Minnesota bill proposes doubling of state renewable power goal

By Anna Simet | February 27, 2017

A proposed Minnesota bill would double the amount of renewable electricity that public utilities are required to generate or procure.

Minnesota Lt. Gov. Tina Smith introduced HF 1772, which would raise the current renewable portfolio standard (RPS), enacted in 2007, from 25 percent by 2025 to 50 percent by 2030. The state is on track to surpass current goals, currently at 21 percent renewable energy, according to Smith’s office. However, emissions in the state have only been reduced by 7 percent.

The bipartisan bill is being authored in the Minnesota Senate by Sens. Nick Frentz and Karin Housley, and in the Minnesota House by Reps. Erin Maye Quade and Joe Schomacker. It also builds on Minnesota’s Next Generation Act, which requires utilities to provide technical assistance for all residential and commercial projects that incorporate green building practices in their construction.

A fact sheet released with the bill introduction indicated that, between 2000 and 2014, clean energy jobs in Minnesota grew 78 percent. In comparison, the state’s total employment growth was only 11 percent.

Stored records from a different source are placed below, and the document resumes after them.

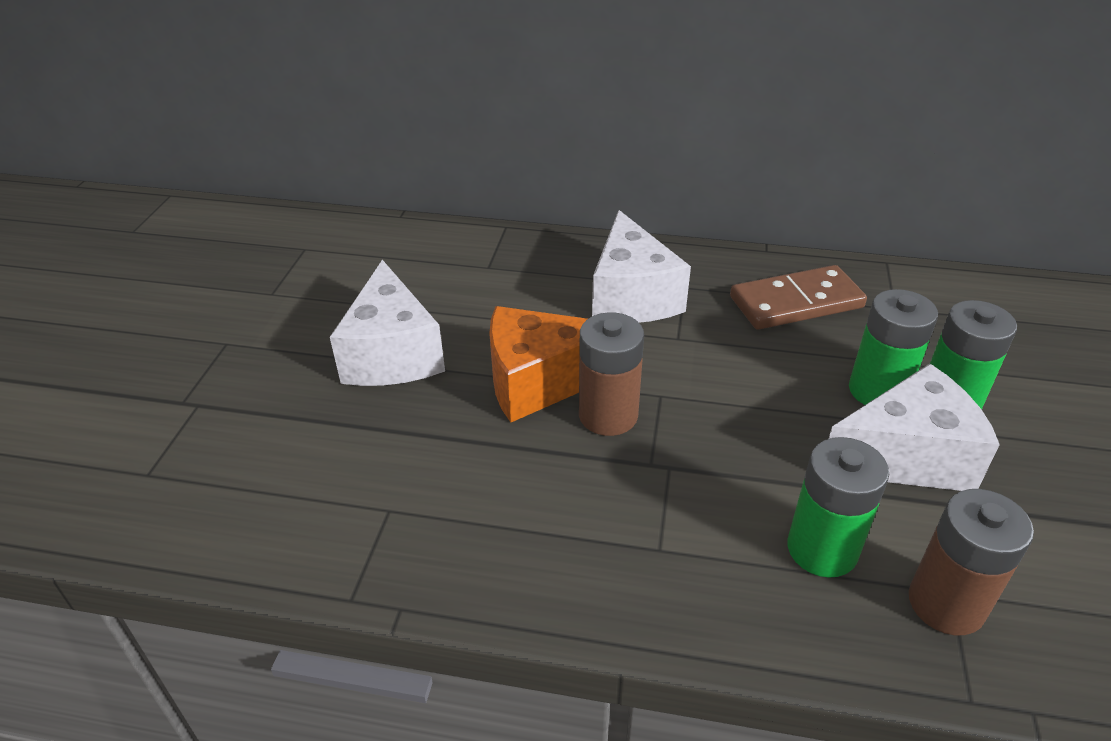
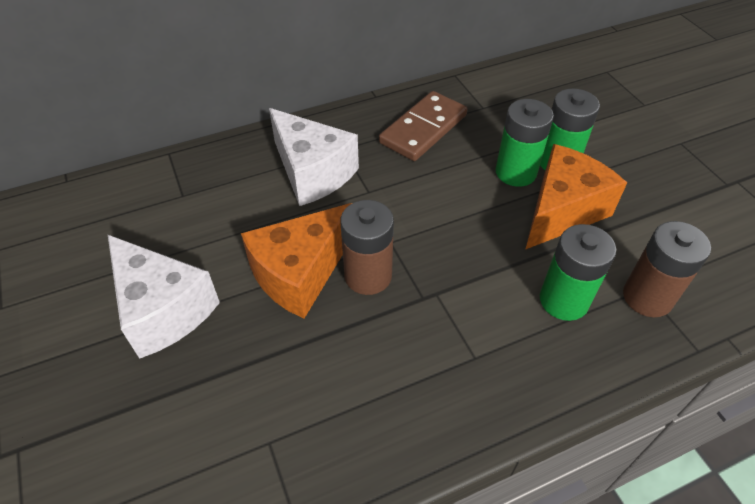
camera: 35 degrees left, 10 degrees up
(906, 457) = (562, 211): white cheese -> orange cheese

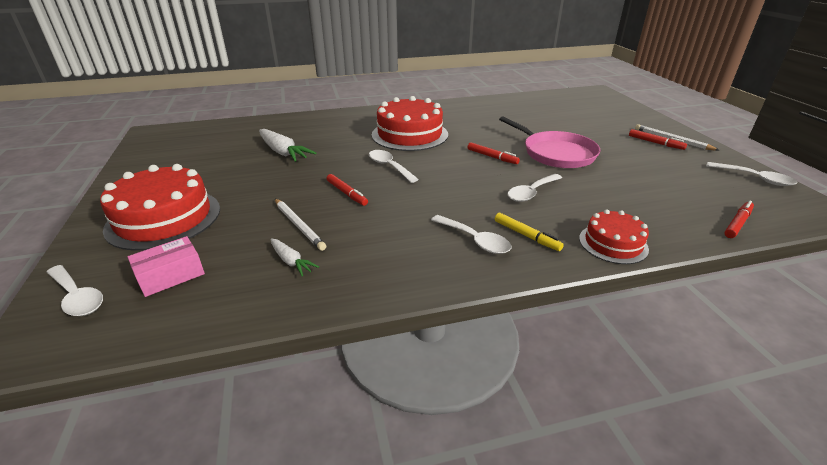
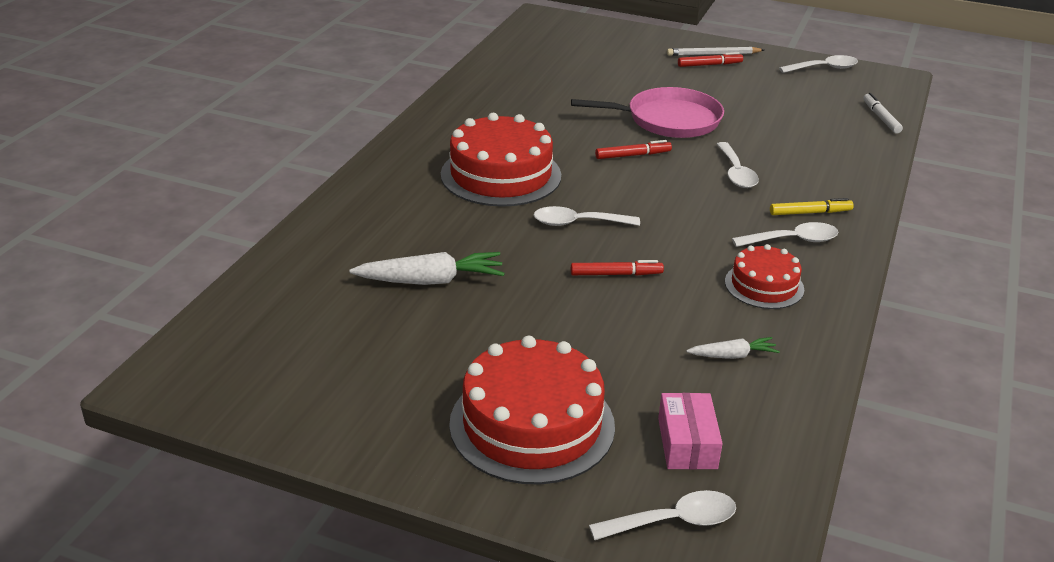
camera: 55 degrees left, 0 degrees up
(298, 225) = (659, 329): white pencil -> none
(613, 243) = (859, 182): red cake -> red cake (764, 285)
(737, 223) = (881, 118): red marker -> white marker

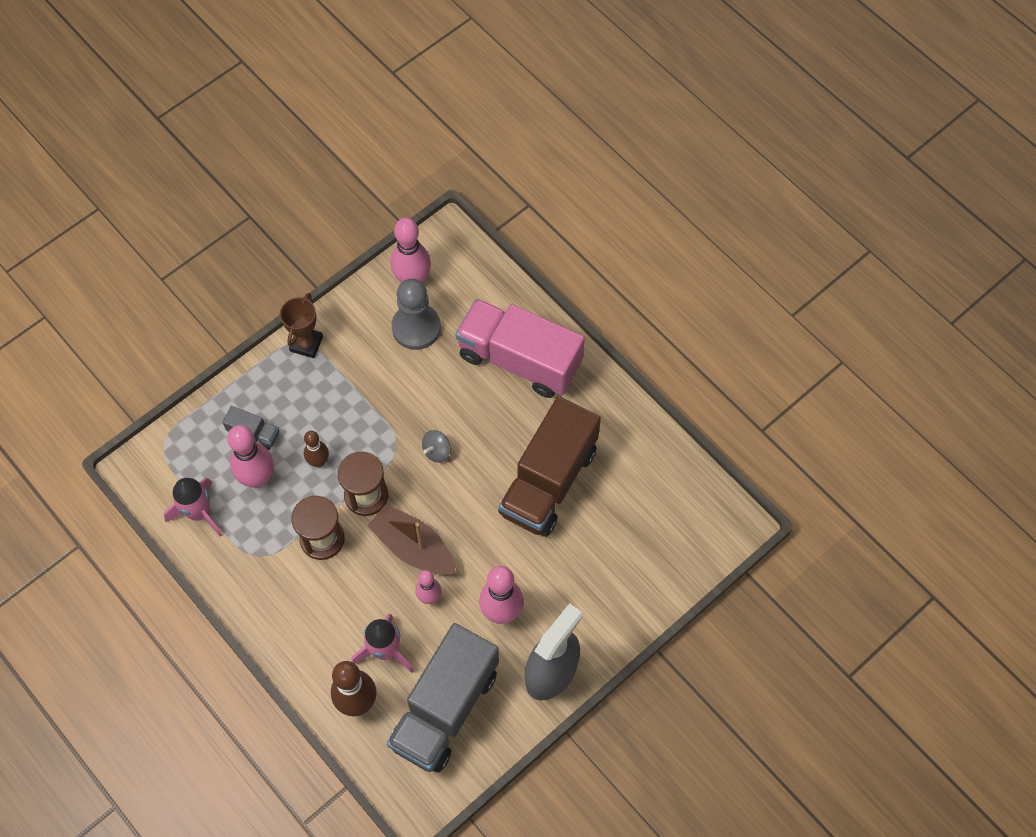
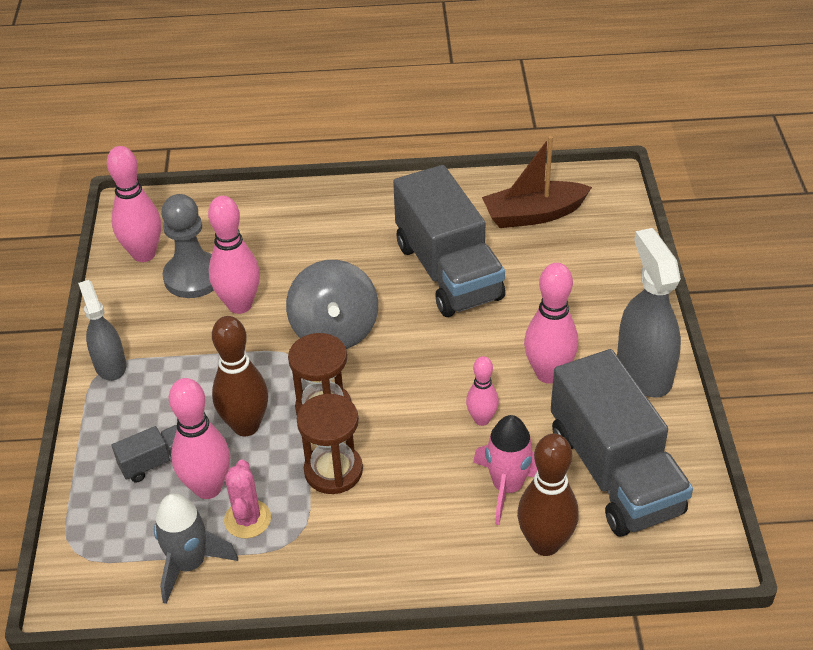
camera: 50 degrees left, 20 degrees down
(199, 512) = (189, 564): pink rocket -> grey rocket
(252, 518) = (247, 519): none -> pink cactus
(306, 344) = (110, 365): brown trophy -> grey spray bottle
(318, 461) = (246, 426): brown bowling pin -> brown bowling pin, size x1.69
(413, 547) = (416, 402): brown boat -> brown boat (533, 214)
(414, 376) = (239, 305): none -> pink bowling pin
(437, 451) = (334, 330): grey spinning top -> grey spinning top, size x2.19
(519, 360) = (308, 227): pink truck -> none
(548, 481) = (448, 271): brown truck -> grey truck

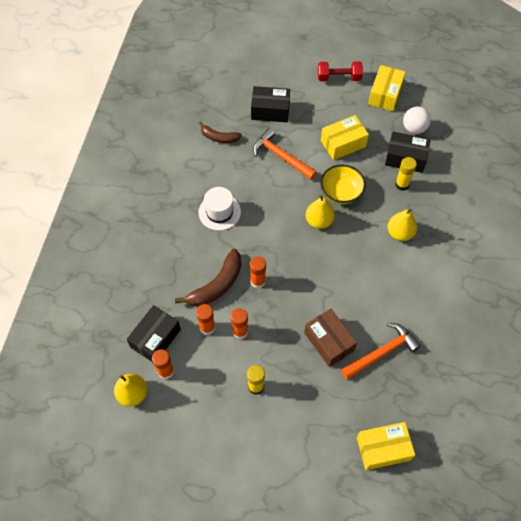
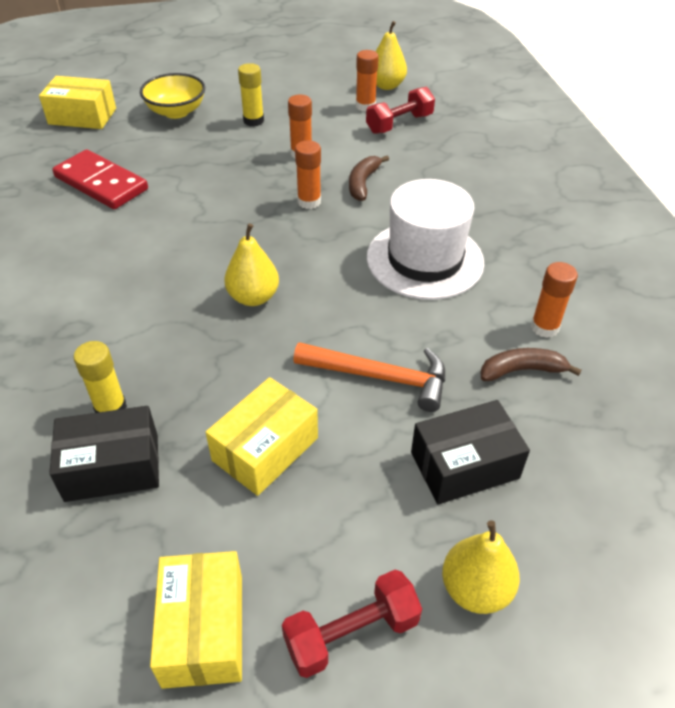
camera: 155 degrees right, 15 degrees down
(155, 338) = (399, 124): black box -> red dumbbell
(207, 327) = (345, 146): orange glue stick -> orange glue stick (544, 327)
(217, 285) = (363, 183): brown banana -> brown banana, size x0.62
(219, 212) = (425, 259): white hat -> white hat, size x1.56
(329, 342) = (178, 174): brown box -> none
(341, 192) = (232, 353): yellow bowl -> yellow bowl (176, 112)
(382, 352) = (101, 183): orange hammer -> red domino
(383, 448) = (82, 116): yellow box -> yellow box turned 45 degrees clockwise
(400, 233) = (100, 324): yellow pear -> yellow pear (475, 589)
(414, 128) = (102, 553): white ball -> none

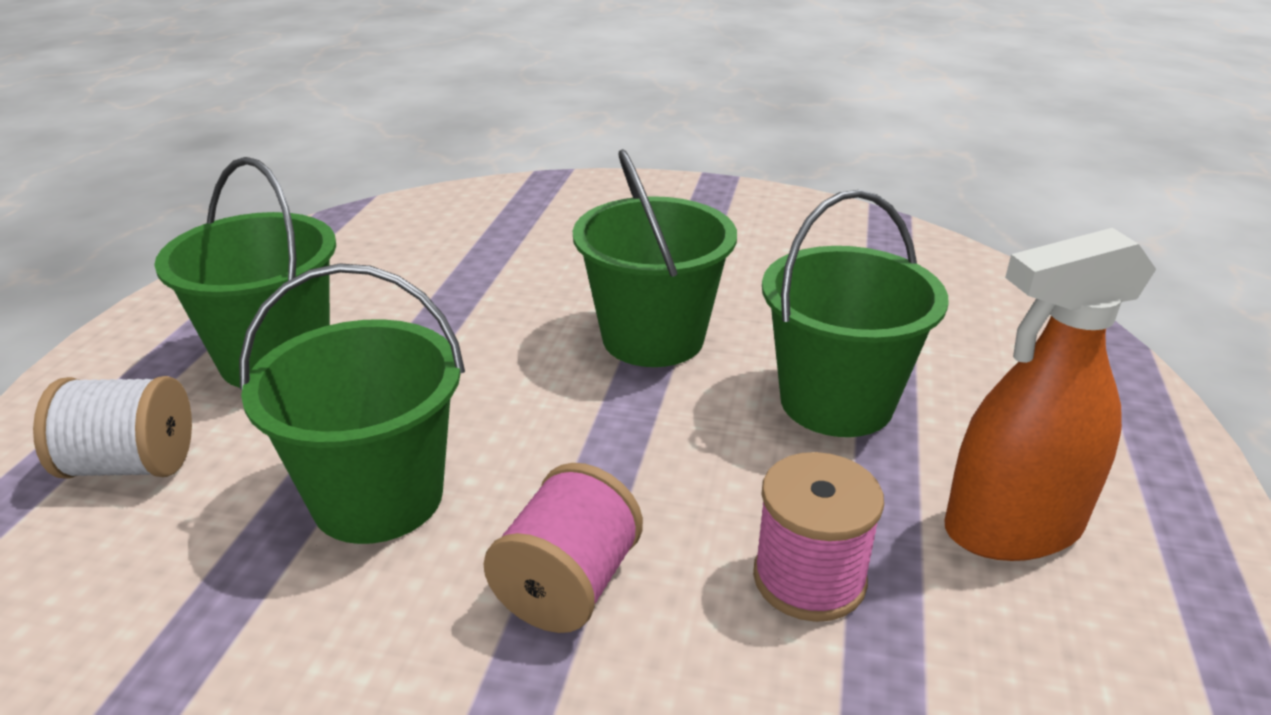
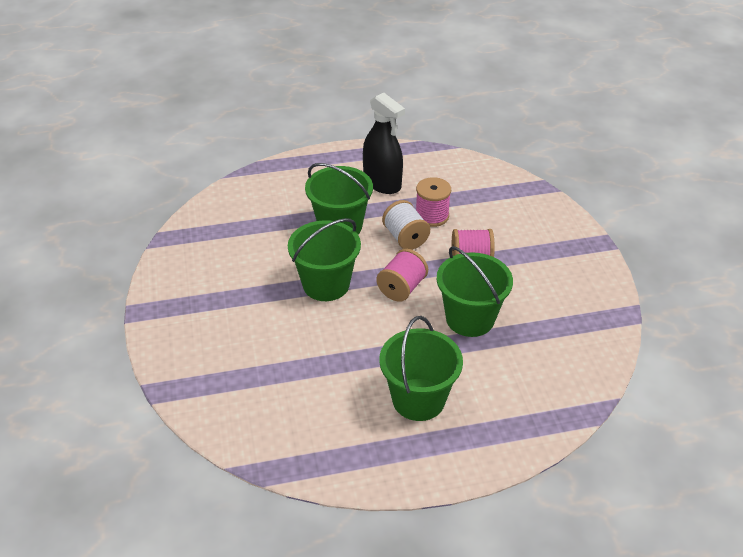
camera: 115 degrees left, 10 degrees up
(131, 465) = (507, 398): white spool -> white spool (405, 238)
(564, 428) = (402, 288): none -> pink spool
(1013, 528) = (382, 183): orange spray bottle -> black spray bottle

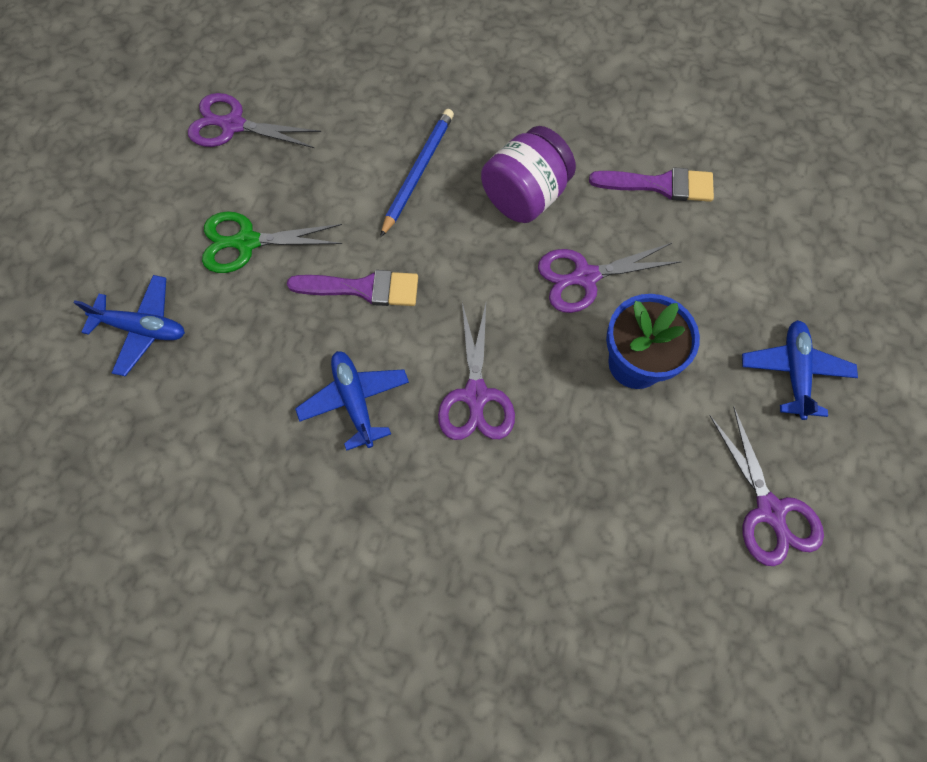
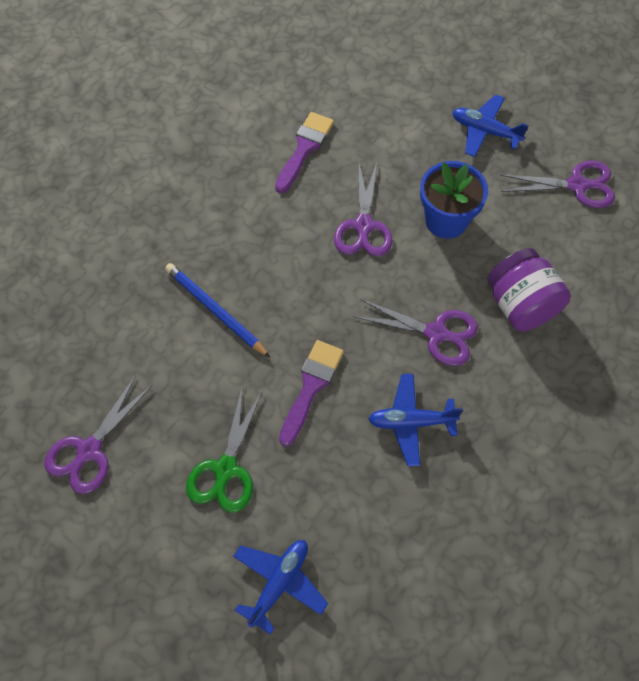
camera: 70 degrees left, 5 degrees down
(525, 196) = (274, 241): purple jar -> purple jar (521, 305)

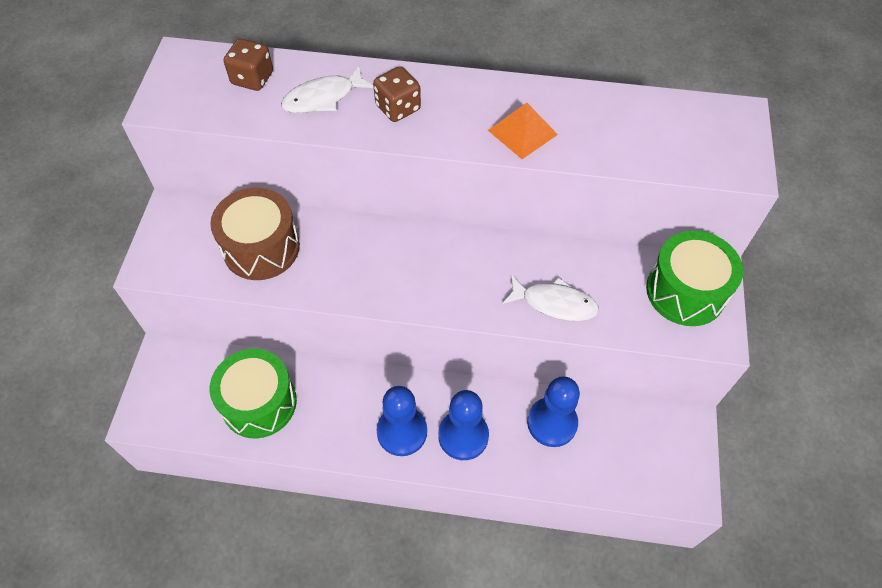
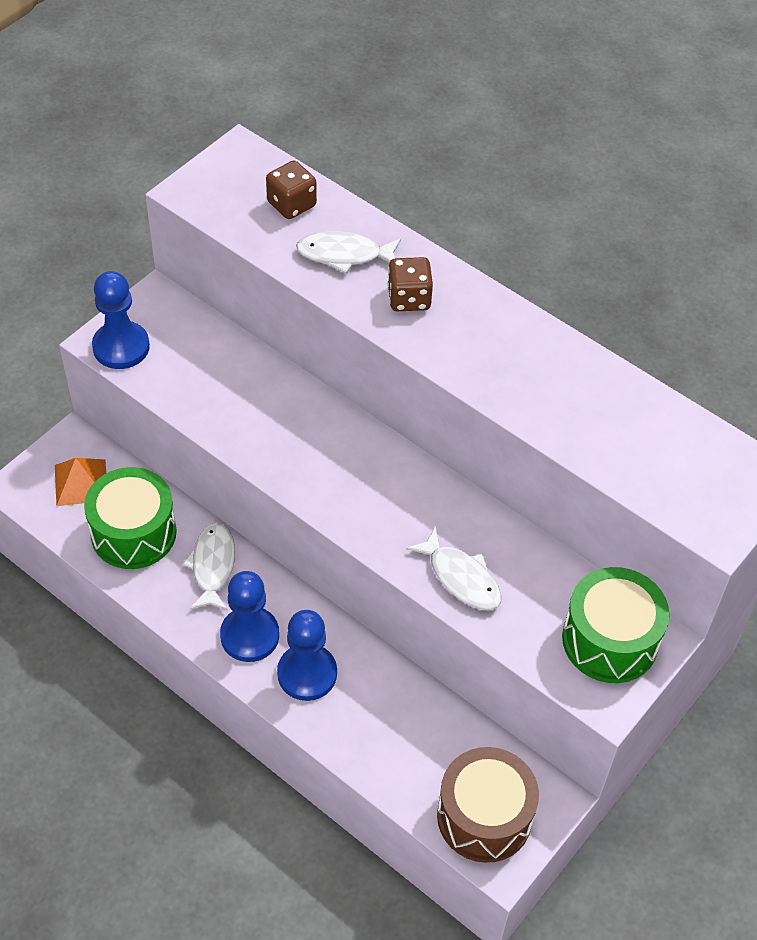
camera: 30 degrees right, 5 degrees down
(261, 247) = (214, 376): brown drum -> brown drum (484, 816)
(337, 394) = (213, 566): none -> white fish
(522, 132) = (514, 382): orange pyramid -> orange pyramid (81, 482)
(552, 423) = (406, 713): blue pawn -> blue pawn (121, 347)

The modified RES would create an average of 1,500 new jobs in Minnesota, it said, and help reduce annually energy imports, as the state currently spends about $13 billion importing fossil fuels including coal, oil and natural gas, from other states and countries.

To date, 29 states and Washington, D.C., have adopted a mandatory RPS, while eight states have voluntary renewable goals.